=== Input for this task ===
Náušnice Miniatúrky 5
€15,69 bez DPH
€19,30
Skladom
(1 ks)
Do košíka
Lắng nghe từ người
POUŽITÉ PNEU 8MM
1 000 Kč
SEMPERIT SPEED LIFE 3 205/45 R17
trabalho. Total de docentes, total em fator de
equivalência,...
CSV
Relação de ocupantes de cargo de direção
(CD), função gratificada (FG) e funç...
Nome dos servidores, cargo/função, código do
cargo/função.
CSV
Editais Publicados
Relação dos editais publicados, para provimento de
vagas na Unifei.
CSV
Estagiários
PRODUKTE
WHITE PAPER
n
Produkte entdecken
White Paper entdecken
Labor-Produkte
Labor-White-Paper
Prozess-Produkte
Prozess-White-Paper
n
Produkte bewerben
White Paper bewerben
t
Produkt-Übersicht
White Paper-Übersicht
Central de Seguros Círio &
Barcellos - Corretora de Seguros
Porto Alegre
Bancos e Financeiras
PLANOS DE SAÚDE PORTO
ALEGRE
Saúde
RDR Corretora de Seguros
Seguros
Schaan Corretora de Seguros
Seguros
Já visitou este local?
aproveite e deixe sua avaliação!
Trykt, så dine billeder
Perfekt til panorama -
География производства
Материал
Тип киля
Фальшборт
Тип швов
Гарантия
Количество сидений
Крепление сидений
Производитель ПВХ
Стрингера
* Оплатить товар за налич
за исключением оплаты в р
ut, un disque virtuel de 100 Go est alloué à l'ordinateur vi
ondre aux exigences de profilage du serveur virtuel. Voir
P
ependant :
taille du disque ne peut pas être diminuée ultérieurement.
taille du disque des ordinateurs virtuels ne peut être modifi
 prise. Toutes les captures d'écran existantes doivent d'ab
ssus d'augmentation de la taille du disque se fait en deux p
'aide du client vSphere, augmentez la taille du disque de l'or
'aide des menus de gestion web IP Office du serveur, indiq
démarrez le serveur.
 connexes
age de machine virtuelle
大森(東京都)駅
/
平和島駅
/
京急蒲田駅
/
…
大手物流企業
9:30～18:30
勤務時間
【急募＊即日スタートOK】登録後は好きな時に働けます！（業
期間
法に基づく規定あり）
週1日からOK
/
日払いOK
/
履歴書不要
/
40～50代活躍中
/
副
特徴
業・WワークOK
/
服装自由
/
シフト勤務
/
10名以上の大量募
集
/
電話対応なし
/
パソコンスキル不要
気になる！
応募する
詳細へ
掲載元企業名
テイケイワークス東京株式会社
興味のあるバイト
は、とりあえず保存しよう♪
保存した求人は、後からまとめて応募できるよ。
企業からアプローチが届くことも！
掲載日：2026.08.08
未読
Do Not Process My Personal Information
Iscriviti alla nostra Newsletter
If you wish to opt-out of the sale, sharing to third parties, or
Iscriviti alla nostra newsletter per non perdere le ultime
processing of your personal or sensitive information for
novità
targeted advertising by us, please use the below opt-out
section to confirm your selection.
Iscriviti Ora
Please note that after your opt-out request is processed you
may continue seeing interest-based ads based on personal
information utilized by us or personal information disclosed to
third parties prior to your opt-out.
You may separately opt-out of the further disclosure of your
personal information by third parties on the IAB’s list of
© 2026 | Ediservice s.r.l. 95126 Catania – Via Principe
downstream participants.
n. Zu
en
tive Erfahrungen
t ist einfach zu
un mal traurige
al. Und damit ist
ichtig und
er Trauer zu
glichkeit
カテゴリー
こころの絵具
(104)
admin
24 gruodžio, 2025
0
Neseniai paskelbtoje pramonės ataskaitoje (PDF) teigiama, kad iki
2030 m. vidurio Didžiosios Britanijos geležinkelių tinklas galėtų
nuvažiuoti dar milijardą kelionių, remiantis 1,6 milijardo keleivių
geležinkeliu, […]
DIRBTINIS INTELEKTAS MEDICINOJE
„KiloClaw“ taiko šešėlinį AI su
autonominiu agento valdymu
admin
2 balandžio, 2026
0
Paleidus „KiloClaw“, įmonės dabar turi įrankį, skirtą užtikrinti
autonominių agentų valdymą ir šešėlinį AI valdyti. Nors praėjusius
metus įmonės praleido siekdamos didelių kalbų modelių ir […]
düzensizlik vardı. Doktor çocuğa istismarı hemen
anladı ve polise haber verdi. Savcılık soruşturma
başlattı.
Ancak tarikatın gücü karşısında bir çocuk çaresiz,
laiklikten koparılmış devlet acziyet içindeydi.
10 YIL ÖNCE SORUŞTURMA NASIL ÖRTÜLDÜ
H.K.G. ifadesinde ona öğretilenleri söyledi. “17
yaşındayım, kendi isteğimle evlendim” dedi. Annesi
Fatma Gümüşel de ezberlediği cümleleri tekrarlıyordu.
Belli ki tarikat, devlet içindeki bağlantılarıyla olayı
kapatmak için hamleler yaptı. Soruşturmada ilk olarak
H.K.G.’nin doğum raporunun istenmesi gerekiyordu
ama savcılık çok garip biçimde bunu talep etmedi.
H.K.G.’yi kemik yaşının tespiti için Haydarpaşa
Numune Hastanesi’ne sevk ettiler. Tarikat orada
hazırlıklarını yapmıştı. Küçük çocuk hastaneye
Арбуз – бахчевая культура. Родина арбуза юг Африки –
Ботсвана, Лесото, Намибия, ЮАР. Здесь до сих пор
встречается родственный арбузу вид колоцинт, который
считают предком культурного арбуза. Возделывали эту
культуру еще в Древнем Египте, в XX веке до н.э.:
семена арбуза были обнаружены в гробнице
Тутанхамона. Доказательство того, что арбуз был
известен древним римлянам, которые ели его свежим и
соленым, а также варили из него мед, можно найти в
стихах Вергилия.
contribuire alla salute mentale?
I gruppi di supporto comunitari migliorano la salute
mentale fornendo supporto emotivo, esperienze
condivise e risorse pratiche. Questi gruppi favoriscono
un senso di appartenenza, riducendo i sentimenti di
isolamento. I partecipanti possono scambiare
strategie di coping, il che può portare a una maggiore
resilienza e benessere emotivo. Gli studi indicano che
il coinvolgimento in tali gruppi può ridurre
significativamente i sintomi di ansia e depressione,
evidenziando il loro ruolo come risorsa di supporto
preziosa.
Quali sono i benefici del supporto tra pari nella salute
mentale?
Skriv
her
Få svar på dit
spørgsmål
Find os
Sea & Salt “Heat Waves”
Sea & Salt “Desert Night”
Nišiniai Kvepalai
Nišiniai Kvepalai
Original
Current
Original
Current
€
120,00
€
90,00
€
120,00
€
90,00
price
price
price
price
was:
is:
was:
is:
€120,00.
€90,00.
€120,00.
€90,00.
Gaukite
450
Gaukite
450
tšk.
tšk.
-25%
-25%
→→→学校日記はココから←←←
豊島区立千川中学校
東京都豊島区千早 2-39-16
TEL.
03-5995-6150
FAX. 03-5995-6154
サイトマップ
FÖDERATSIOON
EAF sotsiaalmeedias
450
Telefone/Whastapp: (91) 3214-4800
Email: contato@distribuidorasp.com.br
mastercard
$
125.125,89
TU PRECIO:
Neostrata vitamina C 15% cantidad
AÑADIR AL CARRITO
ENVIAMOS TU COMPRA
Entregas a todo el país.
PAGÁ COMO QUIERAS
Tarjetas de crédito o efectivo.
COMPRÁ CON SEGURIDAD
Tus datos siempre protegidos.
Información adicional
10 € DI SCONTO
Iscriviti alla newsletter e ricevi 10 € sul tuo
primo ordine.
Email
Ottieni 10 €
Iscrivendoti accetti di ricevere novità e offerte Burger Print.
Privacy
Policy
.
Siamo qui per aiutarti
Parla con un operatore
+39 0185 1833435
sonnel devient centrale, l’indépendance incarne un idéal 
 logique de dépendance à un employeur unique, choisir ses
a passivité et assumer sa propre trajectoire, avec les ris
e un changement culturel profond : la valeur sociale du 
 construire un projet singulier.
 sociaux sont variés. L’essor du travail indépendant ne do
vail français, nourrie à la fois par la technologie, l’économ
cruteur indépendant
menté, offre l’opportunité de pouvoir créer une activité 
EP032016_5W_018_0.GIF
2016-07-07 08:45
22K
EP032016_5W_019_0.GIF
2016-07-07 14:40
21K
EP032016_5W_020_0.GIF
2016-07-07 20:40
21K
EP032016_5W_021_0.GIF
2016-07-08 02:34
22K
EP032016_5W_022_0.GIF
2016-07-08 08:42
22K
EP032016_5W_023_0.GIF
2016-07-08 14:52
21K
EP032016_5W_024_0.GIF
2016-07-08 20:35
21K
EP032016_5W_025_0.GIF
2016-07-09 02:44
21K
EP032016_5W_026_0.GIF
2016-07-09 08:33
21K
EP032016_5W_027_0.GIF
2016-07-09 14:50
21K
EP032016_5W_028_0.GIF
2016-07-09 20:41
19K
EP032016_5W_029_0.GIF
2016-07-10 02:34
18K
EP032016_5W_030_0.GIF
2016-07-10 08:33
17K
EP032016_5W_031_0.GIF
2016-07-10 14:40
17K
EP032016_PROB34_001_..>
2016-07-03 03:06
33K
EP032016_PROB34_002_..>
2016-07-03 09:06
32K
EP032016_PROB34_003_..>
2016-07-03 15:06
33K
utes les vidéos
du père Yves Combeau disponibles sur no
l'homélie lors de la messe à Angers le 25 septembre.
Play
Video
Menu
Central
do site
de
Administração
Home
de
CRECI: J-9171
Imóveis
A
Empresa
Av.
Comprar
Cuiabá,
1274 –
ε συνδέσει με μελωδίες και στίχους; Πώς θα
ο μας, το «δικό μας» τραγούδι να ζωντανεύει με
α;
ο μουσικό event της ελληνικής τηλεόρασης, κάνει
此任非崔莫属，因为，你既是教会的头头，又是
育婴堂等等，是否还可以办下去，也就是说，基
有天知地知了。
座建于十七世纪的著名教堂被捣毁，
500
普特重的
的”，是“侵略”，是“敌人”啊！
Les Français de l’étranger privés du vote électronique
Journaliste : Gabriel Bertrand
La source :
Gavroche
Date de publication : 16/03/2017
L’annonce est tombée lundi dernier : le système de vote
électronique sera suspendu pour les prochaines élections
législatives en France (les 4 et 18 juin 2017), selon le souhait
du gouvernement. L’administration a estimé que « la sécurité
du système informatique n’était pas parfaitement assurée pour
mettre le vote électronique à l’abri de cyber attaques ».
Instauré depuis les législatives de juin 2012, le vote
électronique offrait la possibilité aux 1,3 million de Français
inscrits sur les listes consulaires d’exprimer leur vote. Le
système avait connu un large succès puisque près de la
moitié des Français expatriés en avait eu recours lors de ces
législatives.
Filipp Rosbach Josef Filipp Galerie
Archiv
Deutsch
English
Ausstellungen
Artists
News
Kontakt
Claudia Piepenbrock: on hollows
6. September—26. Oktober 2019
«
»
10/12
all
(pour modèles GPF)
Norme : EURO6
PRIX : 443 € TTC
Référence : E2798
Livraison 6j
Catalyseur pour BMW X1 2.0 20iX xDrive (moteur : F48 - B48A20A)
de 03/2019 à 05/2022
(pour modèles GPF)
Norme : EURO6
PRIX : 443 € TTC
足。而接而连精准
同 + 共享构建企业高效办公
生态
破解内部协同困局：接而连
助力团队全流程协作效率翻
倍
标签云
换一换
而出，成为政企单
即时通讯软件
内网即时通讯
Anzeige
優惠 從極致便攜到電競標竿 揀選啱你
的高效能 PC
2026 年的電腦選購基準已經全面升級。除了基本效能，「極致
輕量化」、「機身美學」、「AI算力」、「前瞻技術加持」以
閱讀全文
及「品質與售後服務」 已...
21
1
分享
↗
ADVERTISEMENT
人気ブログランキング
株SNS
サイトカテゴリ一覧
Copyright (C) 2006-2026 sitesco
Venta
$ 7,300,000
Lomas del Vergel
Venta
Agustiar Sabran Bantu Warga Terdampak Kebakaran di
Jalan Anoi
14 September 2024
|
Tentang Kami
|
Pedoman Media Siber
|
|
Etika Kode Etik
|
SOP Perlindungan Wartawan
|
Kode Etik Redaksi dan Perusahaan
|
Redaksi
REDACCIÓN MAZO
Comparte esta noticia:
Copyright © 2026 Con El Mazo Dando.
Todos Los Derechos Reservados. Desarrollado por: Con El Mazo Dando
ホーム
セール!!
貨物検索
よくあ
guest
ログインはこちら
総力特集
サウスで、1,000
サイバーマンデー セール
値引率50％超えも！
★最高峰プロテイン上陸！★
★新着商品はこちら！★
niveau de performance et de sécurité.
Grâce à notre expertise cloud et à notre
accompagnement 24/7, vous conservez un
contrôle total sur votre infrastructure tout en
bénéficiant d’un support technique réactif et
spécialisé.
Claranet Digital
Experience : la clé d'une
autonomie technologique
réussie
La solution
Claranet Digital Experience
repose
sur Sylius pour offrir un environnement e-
===
● **Task directions**
Rewrite the stretch from the start of the records through the line containing "Relação de ocupantes de cargo de direção", substituting "XLSX" for "CSV" and leaving everything else unchanged. Give only those lines.

● **Result of this task**
Náušnice Miniatúrky 5
€15,69 bez DPH
€19,30
Skladom
(1 ks)
Do košíka
Lắng nghe từ người
POUŽITÉ PNEU 8MM
1 000 Kč
SEMPERIT SPEED LIFE 3 205/45 R17
trabalho. Total de docentes, total em fator de
equivalência,...
XLSX
Relação de ocupantes de cargo de direção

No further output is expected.